■ **WHAT IS EXPECTED**: Filter the data for "text" and copy matching lines.

■ **SOURCE DATA**:
☆ ☆ ☆ ☆ ☆ ☆ ☆

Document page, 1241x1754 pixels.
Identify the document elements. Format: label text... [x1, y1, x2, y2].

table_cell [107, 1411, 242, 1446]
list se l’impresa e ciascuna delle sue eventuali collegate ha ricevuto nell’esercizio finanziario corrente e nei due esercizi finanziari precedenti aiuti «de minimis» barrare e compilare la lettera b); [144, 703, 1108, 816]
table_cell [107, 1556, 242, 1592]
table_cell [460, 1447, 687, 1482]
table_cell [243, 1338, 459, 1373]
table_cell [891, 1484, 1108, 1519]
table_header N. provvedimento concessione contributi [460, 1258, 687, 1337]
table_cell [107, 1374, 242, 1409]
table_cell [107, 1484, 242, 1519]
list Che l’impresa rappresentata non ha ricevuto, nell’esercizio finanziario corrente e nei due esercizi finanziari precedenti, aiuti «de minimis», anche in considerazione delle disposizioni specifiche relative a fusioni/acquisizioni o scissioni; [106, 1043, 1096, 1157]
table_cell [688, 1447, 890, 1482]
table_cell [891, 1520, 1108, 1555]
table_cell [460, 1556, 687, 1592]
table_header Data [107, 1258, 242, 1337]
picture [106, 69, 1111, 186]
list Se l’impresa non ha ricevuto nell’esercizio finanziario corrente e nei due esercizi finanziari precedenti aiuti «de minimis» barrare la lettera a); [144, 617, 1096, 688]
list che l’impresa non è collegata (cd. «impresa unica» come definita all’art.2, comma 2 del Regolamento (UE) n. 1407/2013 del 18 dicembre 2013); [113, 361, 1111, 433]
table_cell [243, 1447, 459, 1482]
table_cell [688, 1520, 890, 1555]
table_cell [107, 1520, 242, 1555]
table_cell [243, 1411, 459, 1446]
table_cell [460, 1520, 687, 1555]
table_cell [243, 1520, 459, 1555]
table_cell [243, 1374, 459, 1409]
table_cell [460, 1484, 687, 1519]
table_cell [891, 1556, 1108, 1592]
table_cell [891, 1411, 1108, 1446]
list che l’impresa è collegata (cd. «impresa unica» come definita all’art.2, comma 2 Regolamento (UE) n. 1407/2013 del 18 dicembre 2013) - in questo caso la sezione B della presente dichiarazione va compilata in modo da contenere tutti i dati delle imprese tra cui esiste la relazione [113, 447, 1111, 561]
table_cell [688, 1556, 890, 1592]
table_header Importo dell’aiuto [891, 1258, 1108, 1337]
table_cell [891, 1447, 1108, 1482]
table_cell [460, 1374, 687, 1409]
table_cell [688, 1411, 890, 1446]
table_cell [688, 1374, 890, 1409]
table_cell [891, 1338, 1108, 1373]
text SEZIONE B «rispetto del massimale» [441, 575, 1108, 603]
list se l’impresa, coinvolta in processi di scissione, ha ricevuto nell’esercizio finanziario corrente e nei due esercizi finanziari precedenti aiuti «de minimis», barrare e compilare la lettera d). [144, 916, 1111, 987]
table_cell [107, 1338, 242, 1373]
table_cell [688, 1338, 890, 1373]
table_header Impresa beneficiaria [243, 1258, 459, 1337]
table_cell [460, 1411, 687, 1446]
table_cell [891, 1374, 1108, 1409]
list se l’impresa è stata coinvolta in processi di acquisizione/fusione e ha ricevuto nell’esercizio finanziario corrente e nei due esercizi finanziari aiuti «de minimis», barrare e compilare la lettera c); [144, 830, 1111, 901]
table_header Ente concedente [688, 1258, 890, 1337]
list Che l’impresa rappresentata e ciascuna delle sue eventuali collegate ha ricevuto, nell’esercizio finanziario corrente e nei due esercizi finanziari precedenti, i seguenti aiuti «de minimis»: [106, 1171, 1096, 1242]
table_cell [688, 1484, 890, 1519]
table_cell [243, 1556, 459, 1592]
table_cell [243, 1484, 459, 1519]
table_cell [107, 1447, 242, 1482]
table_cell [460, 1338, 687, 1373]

☆ ☆ ☆ ☆ ☆ ☆ ☆

■ **ANSWER BOX**:
Identify the document elements. Format: label text... [x1, y1, x2, y2].
text SEZIONE B «rispetto del massimale» [441, 575, 1108, 603]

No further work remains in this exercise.